SuperMan SuperMan - 1 year ago 99
Java Question

twoSum Algorithm : How to improve this?

I felt like doing an algorithm and found this problem on leetcode

Given an array of integers, find two numbers such that they add up to a specific target number.

The function twoSum should return indices of the two numbers such that they add up to the target, where index1 must be less than index2. Please note that your returned answers (both index1 and index2) are not zero-based.

You may assume that each input would have exactly one solution.

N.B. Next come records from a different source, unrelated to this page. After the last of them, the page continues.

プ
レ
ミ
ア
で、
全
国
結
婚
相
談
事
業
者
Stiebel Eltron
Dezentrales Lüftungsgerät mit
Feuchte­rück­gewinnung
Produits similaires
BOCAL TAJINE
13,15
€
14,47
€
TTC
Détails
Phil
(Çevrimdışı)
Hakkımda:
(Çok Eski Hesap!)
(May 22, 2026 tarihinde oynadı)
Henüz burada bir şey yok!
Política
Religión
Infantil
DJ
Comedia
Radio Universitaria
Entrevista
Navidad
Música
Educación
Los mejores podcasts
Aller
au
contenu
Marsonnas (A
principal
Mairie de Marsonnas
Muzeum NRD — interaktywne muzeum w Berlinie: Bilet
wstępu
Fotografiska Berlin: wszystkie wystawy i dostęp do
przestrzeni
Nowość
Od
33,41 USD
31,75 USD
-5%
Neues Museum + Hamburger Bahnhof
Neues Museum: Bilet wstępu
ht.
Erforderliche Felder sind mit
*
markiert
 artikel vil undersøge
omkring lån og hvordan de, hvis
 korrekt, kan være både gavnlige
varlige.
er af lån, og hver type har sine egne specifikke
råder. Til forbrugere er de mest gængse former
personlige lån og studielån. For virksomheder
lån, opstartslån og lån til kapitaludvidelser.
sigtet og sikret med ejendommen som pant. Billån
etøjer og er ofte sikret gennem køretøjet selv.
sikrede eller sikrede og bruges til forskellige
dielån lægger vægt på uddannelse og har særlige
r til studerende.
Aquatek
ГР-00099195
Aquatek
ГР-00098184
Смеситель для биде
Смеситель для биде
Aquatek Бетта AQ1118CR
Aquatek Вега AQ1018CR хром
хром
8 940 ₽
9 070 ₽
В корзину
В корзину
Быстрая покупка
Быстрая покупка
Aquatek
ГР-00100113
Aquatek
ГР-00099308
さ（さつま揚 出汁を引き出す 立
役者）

Input: numbers={2, 7, 11, 15}, target=9

Output: index1=1, index2=2

My solution is O(n^2). I wanted to know if there is better way of doing this? like O(n) or O(nlogn)

import java.util.Arrays;
public class ReturnIndex {
public int[] twoSum(int[] numbers, int target) {
int tail = numbers.length-1;
int[] n = new int[2];
for (int i=0;i<tail;i++) {
for(int j=i+1;j<tail;j++) {
if(target ==(numbers[i]+numbers[j])) {
n[0] = i+1;
n[1] = j+1;
return n;

public static void main(String[] args) {
int[] s = {150,24,79,50,88,345,3};
int value = 200;
ReturnIndex r = new ReturnIndex();
int[] a = r.twoSum(s,value);

Answer Source

O(n log n) time, O(1) memory (not counting the list):

  1. First, sort the list. This should take O(n log n) time, as most sort functions do.

  2. Iterate through the list, which should take O(n) time in the outer loop. At this point you can do a binary search for the closest matching integer in a sorted sublist, which should take O(log n) time. This stage should wind up taking O(n log n) total.

Edit: Check out Max's answer below. It's still O(n log n) time and O(1) memory, but he avoids the binary searches by walking a pointer from each end of the list.

O(n) time, O(n) memory:

Build a hash table, which should have O(1) insertion and O(1) contains. Then, in a O(n) outer loop, for each number i, check if total - i is in the hash table. If not, add it; if so, then you've got your two numbers.

Either way, you would need an additional scan through the array to get the indices, but that's no problem--it only takes O(n) time. If you wanted to avoid it you could keep the original index in the sorted list or hash table as needed, but that has a memory footprint instead of a time footprint.